Hypogeal animals

An initial concept that must be understood before undertaking a digression on the fauna of the soil is that present day knowledge is not sufficient to list with certainty all the types of animals that inhabit this important natural environment. In fact, the data available nowadays regard animals that have already been studied in most of the ecosystems of the planet. But no one can certify that this data is actually complete with all the hypogeal species, because still today many areas of the planet have not been thoroughly explored as far as the biological component resident in the soil is concerned.
An incredible variety of animals
As we have seen in the previous special report dedicated to soil biology, a frequently used criterion to sort out the fauna that lives in the uppermost layers of soil is that of classifying it according to the dimensions of the various taxonomic groups. This criterion however is considered arbitrary and unsatisfactory because it is unable to offer information that is useful in understanding the relationships existent between one animal species and other cohabiting species. A much more useful way of proceeding would be that of considering not just the body dimensions but also the dietary habits and the role of each individual species in the hypogeal ecological network. A thorough knowledge of these aspects in fact would be very important in order to understand how the soil works where the word soil is intended as a natural system provided with its own specific ecological identity.
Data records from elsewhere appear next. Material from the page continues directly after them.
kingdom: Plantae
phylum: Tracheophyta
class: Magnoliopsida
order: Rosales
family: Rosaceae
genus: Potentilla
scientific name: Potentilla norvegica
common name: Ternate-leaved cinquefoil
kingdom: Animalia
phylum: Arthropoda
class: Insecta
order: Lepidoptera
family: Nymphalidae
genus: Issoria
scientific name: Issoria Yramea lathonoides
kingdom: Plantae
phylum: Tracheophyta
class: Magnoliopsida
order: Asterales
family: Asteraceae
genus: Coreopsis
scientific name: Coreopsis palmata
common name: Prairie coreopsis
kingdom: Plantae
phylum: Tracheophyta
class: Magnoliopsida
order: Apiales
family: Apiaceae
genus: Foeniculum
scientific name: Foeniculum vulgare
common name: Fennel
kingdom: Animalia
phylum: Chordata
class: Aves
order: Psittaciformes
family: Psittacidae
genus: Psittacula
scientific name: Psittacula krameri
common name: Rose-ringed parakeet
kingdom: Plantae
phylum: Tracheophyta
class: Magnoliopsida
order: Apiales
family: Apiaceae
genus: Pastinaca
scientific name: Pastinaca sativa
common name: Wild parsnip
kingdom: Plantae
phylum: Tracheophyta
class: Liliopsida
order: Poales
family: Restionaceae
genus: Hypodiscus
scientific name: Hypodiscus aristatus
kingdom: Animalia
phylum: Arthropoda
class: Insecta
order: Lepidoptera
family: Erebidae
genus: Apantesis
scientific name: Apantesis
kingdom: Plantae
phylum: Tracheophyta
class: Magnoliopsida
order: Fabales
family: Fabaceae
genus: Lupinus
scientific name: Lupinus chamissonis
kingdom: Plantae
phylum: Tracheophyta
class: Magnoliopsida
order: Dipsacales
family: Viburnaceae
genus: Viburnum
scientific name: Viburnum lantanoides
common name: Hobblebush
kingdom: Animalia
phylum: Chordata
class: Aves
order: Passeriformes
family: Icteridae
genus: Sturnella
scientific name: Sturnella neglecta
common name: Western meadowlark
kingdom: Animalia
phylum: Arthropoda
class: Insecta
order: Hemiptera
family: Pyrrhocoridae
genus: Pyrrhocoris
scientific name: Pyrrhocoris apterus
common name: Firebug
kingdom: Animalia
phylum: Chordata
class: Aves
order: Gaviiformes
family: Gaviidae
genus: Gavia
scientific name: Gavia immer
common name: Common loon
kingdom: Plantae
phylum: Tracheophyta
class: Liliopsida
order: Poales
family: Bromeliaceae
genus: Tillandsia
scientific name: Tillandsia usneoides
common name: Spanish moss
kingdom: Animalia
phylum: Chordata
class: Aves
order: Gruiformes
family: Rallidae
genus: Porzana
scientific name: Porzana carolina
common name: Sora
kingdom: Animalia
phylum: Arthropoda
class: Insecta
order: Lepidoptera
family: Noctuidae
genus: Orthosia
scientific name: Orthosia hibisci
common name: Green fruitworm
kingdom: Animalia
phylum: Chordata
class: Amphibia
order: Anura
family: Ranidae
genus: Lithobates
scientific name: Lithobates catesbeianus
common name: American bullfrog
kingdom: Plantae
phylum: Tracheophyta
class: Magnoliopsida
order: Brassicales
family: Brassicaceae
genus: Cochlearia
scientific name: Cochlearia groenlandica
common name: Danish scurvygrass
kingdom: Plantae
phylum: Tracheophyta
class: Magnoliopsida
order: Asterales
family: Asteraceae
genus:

Generally speaking, the soil fauna belongs to the taxonomic groups of the Protozoa, Nematodes, Annelids, Molluscs, Arthropods and Vertebrates. Naturally this information reflects only a part of the biological knowledge that  is necessary to be able to explain the ecological complexity of soil. To have a clearer picture other information is necessary, such as that regarding the abundance of a single species, the different distribution (in space and time) and the nature of the  ecological relationships.
In this special report we will try to offer the basic knowledge regarding zoological groups in the soil,  knowing well, however, that among the many species that live just a few centimetres below the surface of the soil, a network of relationships is established of which there is still a lot to discover.